Były przewodniczący Rady Europejskiej był kluczową postacią podczas negocjacji umowy o wystąpieniu Wielkiej Brytanii z UE, często krytykując stanowisko negocjacyjne Wielkiej Brytanii i często kpiąc z ówczesnej premier Theresy May.
Jednak teraz Tusk wzywa Wielką Brytanię, aby przyszła na pomoc UE i pomogła w walce z Chinami w związku z drakońskimi przepisami dotyczącymi bezpieczeństwa, które Pekin narzucił Hongkongowi w zeszłym roku.
Napisał na Twitterze: „UE i Wielka Brytania powinny wspólnie zareagować na chińskie represje w Hongkongu. Pokażmy, że pomimo Brexitu nadal jesteśmy wspólnotą, jeśli chodzi o prawa powszechne”.
Jednak wielu użytkowników Twittera natychmiast zwróciło uwagę panu Tuskowi, w jaki sposób UE niedawno uzgodniła lukratywną umowę inwestycyjną z Chinami, która jak się wydaje, została przyspieszona po Brexicie.
Jeden napisał: „To są puste słowa, w których brakuje działania.
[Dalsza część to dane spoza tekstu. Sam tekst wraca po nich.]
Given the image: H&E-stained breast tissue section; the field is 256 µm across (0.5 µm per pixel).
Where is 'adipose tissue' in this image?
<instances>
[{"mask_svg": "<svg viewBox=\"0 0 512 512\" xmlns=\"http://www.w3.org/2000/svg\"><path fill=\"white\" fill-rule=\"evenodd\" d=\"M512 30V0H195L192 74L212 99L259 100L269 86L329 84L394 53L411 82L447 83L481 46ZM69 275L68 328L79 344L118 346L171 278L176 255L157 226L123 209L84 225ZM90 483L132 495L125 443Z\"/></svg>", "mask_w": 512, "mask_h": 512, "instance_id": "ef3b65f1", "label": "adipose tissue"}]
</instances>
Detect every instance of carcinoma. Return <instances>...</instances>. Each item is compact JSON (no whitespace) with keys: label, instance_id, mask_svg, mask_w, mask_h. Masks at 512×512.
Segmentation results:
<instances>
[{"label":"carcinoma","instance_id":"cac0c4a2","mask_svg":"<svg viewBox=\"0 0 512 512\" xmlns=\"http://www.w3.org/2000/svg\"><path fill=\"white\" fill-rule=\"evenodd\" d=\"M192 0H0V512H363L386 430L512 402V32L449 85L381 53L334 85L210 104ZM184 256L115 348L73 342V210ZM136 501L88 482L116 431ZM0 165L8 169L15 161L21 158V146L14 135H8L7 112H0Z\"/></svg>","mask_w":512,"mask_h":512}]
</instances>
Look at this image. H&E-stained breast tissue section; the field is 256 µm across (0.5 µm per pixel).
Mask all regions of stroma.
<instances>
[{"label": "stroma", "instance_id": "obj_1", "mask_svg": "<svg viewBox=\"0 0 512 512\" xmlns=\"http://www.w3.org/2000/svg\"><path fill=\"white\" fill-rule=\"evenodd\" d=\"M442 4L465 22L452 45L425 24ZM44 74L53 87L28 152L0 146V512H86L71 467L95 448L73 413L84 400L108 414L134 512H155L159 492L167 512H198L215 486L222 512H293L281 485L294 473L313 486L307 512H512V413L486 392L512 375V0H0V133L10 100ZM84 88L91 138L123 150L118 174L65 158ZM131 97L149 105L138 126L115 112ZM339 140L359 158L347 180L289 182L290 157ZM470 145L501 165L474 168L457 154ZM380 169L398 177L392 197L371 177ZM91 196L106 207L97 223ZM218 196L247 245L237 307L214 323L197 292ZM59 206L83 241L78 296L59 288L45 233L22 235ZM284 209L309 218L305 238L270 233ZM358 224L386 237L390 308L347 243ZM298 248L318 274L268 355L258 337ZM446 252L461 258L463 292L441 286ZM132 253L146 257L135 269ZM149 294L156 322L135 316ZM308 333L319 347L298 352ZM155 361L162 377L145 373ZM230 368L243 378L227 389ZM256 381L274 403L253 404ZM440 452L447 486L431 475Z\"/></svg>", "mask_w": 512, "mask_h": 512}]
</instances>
UE tyle co podpisała umowę inwestycyjną z Chinami. Xi siedział rozpromieniony podczas rozmowy wideo z Merkel, Macronem, von der Leyenem… czyniąc UE współwinną światowego samozadowolenia w walce z nadużywaniem demokracji i praw człowieka przez KPCh.”
Inny napisał: „Czy nie było dla nas ‘specjalnego miejsca w piekle?’ @guyverhofstadt jak myślisz, zawrzeć umowę z Chinami, czy nie?”
Nawet zagorzały unijny zwolennik i europoseł Guy Verhofstadt zaatakował Brukselę za zawarcie umowy inwestycyjnej z Chinami, apelując do Parlamentu Europejskiego o zawetowanie umowy.
Napisał na Twitterze: „Czy to czas na negocjowanie umów z Chinami? Myślę, że to pokazuje geopolityczną naiwność zamiast geostrategicznej autonomii. Na szczęście, w przeciwieństwie do Chin, UE jest demokracją i @Europarl będzie miało ostatnie słowo!”.